Fortes chuvas são esperadas em BH neste fim de semana — Foto: Ramon Bitencourt / O TEMPO
O ciclone extratropical que vai atravessar o Sul do país neste Natal não deve alcançar Minas Gerais. O Instituto Nacional de Meteorologia (Inmet) diz que o ciclone irá se formar na fronteira entre Brasil e Uruguai, no Rio Grande do Sul, e vai seguir para o oceano. Porém, a movimentação de ventos e a passagem pelo litoral do Sudeste devem criar ‘instabilidades’ e provocar chuvas fortes em diversas regiões mineiras, incluindo a Região Metropolitana de Belo Horizonte.

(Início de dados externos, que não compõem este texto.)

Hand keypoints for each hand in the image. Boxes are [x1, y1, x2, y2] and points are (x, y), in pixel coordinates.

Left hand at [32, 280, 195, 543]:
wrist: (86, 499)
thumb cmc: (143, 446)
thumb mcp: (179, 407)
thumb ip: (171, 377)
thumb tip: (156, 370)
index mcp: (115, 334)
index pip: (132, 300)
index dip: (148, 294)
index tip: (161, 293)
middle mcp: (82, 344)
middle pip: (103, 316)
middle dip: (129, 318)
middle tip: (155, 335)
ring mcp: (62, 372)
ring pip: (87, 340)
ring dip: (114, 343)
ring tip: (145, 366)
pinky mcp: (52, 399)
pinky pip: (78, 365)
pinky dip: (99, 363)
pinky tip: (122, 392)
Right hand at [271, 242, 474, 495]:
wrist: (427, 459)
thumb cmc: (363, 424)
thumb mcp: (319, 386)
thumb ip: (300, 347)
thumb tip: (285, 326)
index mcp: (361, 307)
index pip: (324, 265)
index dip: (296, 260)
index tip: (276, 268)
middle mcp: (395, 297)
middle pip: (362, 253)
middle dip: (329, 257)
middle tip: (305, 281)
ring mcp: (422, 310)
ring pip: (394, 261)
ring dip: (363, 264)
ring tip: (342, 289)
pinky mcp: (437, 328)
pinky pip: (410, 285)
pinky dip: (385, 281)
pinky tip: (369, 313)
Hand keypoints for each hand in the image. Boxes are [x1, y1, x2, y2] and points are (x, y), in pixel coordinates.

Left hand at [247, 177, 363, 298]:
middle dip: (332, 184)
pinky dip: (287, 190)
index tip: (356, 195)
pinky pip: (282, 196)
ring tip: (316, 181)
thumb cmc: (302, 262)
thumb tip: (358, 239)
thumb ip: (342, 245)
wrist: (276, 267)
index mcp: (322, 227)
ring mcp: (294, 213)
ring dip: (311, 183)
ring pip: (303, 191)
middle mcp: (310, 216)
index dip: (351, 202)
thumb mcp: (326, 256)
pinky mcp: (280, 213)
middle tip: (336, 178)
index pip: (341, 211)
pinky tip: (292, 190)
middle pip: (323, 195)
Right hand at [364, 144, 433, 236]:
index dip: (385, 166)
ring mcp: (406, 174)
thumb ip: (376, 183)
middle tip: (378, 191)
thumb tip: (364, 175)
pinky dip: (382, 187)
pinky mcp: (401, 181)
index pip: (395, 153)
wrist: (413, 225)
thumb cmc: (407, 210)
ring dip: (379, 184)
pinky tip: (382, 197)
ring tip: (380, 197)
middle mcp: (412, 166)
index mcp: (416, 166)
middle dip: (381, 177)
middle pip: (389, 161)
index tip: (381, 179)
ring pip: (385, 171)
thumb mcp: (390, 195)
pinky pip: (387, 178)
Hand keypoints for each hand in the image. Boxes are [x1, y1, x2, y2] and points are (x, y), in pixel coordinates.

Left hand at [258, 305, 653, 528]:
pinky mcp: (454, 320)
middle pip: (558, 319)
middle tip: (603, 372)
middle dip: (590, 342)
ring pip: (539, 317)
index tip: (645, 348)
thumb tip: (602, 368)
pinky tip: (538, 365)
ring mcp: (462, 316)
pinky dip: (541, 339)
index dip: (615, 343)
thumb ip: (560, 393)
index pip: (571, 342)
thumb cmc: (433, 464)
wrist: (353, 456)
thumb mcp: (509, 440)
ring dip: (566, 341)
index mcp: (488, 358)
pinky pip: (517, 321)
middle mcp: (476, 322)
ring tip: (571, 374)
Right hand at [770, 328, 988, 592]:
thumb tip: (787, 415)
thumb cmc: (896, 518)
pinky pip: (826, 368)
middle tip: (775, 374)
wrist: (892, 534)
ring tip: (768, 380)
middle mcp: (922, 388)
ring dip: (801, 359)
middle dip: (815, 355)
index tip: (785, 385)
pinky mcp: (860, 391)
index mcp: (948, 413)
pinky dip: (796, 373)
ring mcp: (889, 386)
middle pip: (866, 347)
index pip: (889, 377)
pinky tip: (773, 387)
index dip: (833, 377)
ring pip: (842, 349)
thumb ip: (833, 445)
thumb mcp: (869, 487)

Por causa disso o Inmet divulgou um alerta de ‘Perigo Potencial’ para toda Minas Gerais, com expectativa de chuvas fortes até 12h desta segunda-feira (25). O instituto prevê chuvas entre 20mm e 50 mm no dia, ventos intensos de até 60 km/h e risco de corte de energia elétrica, queda de galhos de árvores, alagamentos e de descargas elétricas.
Na capital mineira, a Defesa Civil emitiu um alerta para ‘pancadas de chuva com raios e rajadas de vento’, que podem ocorrer até às 8h desta segunda-feira, dia de Natal. O órgão recomenda alguns cuidados para os belorizontinos e moradores de regiões afetadas pelas pancadas de chuva.
Frente fria
O meteorologista Ruibran dos Reis, do Instituto ClimaTempo, diz que a partir de quarta-feira (27), após a passagem do ciclone extratropical pelo país, uma frente fria deve chegar à Minas Gerais e provocar chuvas em todo o território mineiro.
“Esse sistema (ciclone) vai se afastar do continente e vai dar origem a uma frente fria que vai chegar na quarta. A partir de quarta-feira, essas chuvas fortes chegam ao Sul do Estado e, já na quinta-feira, chega em Belo Horizonte. Inclusive, essa chuva deve chegar forte até o Norte e Nordeste de Minas na virada de ano e início de janeiro”, destaca.
Risco geológico
Em Belo Horizonte, por causa das chuvas intensas das últimas horas, a Defesa Civil emitiu um alerta de risco geológico moderado para a região Centro Sul da capital.
De acordo com o órgão o solo de encostas está com excesso de água, o que aumenta o risco de desmoronamentos de terrenos. Por isso, moradores da região devem ficar atentos a sinais como surgimento ou aumento de rachaduras em estruturas; trincas no chão; portas e janelas emperrando; ou inclinação de postes e árvores, por exemplo, são situações que podem ajudar a antecipar quedas de barrancos.